From an ethical point of view this is the totally consequentialist argument that if executing a few people will lead to an aggregate increase in happiness then that is a good thing.

South East Asia

Over the past year, Southeast Asia has witnessed significant setbacks with regard to the abolition of the death penalty, FIDH said in a new report published today, on the occasion of the 14th World Day Against the Death Penalty.

The report, titled “Going backwards: The death penalty in Southeast Asia,” provides an update on the status of the death penalty in the region since last year’s World Day. It also provides important recommendations to governments in the region with a view to make genuine and tangible progress towards the abolition of the death penalty for all crimes.

Since October 2015, Indonesia, Malaysia, and Singapore have all carried out executions. It is unknown whether any executions were carried out in Vietnam, where statistics on the death penalty continue to be classified as ‘state secrets.’

In the name of combating drug trafficking, Indonesian President Joko Widodo is rapidly becoming Southeast Asia’s top executioner. The Philippines, which effectively abolished the death penalty for all crimes in 2006, is considering reinstating capital punishment as part of President Rodrigo Duterte’s ill-conceived and disastrous ‘war on drugs.’

  • 1
    It would be nice if you edited your answers rather than deleting them. Many of your answers contained valuable contributions.
    – Colin
    Jun 1, 2017 at 21:26
  • 1
    "The death penalty is less cruel than life imprisonment, in light of the brutality of some countries' prison systems." - this is seen as as an argument against the death penalty by those who favor cruel punishment of criminals. Mar 24, 2018 at 16:29

It is certainly not the case that killing in itself has generally been seen as a moral wrong, only unjustified killing (here taken to mean killing of person). Our ethics system considers the context of an act, and not just the act itself.

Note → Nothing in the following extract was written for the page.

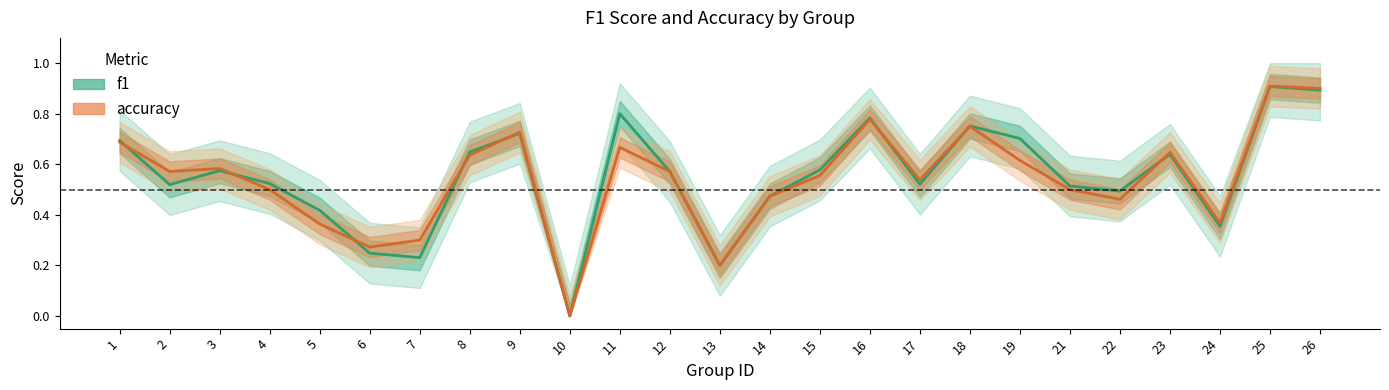

What is the difference between the accuracy values at 7 and 19?

0.3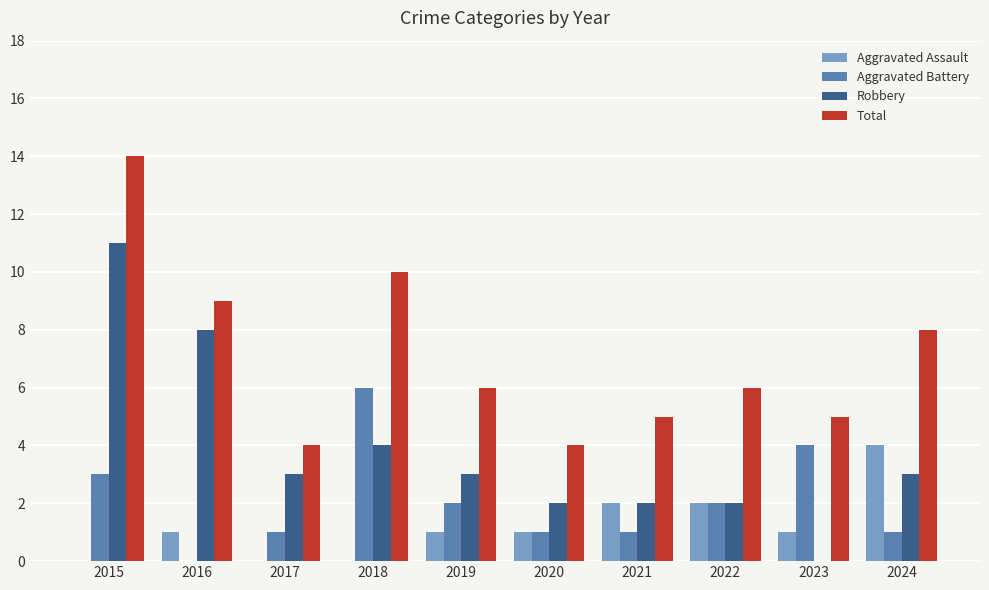

What is the sum of all Aggravated Assault values?

12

Not having capital punishment is a modern peculiarity. Killing people who break the law is as old as law itself. Different justifications are made, but they tend to boil down to certain beliefs.

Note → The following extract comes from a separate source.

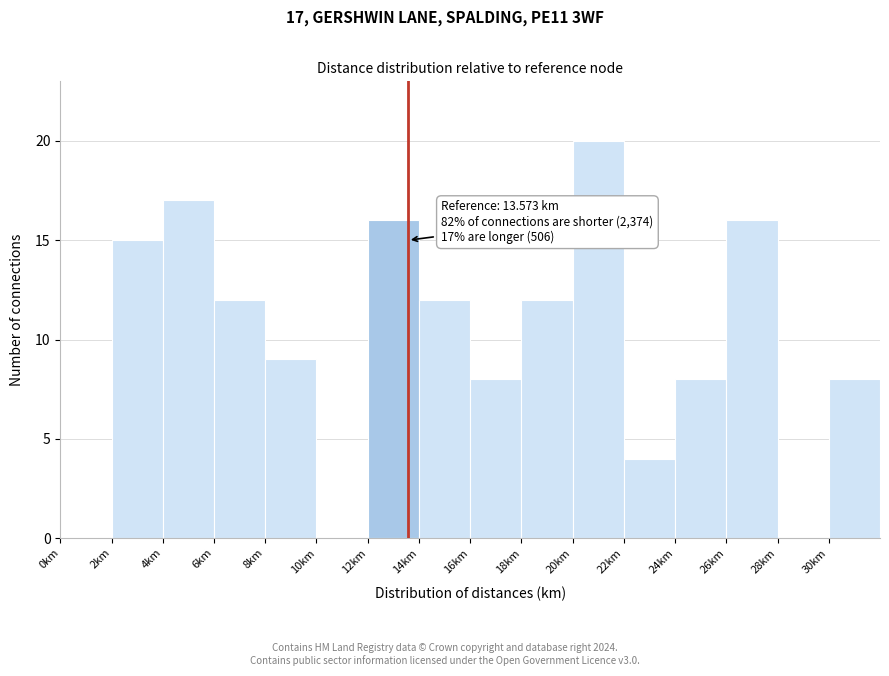

Over which range of the x-axis is the bar tallest?

20 to 22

  1. People who break the law cause suffering.
  2. If you cause suffering you should be punished.
  3. Some crimes require the ultimate punishment.
  4. The ultimate punishment is death.

At a time when most people died as children and all people believed in life after death, execution might not have been seen as such an extreme act, and it was the case that relatively minor crimes were capital crimes. As medicine has improved, the value of life has increased and so in most countries, execution is reserved for the most serious crime: Murder. Or has been abolished altogether.

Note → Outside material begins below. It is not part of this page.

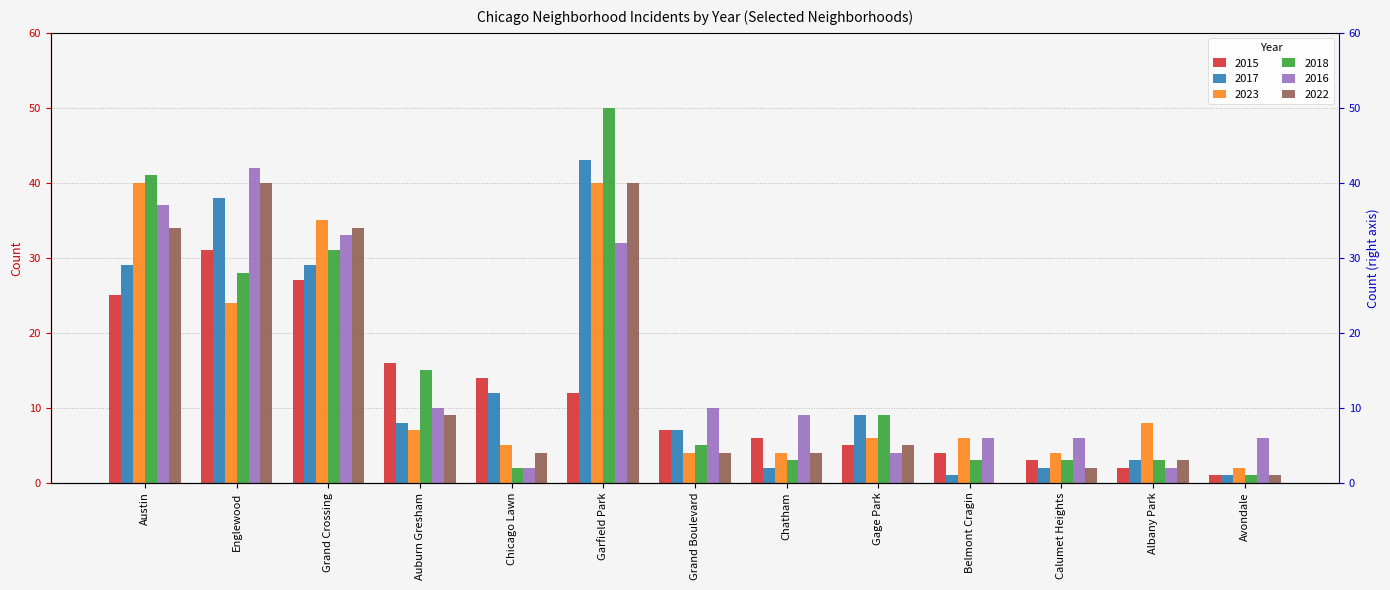

What is the minimum value for 2015?

1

The correctness of my points 1-4 can be questioned. I present them as a summary of the ethical justification of execution.

Considering each point

  1. One may argue that not all crimes cause suffering, and that there are acts that do cause suffering that are not crimes. It is fairly uncontroversial that the most serious crimes do cause suffering.
  2. This is justified either on the basis of revenge, restitution, or deterrence.
  3. It is generally held that there should be some form of proportionallity between the crime and the punishment, this point is not universally held.
  4. This point is also debatable and is not universally held.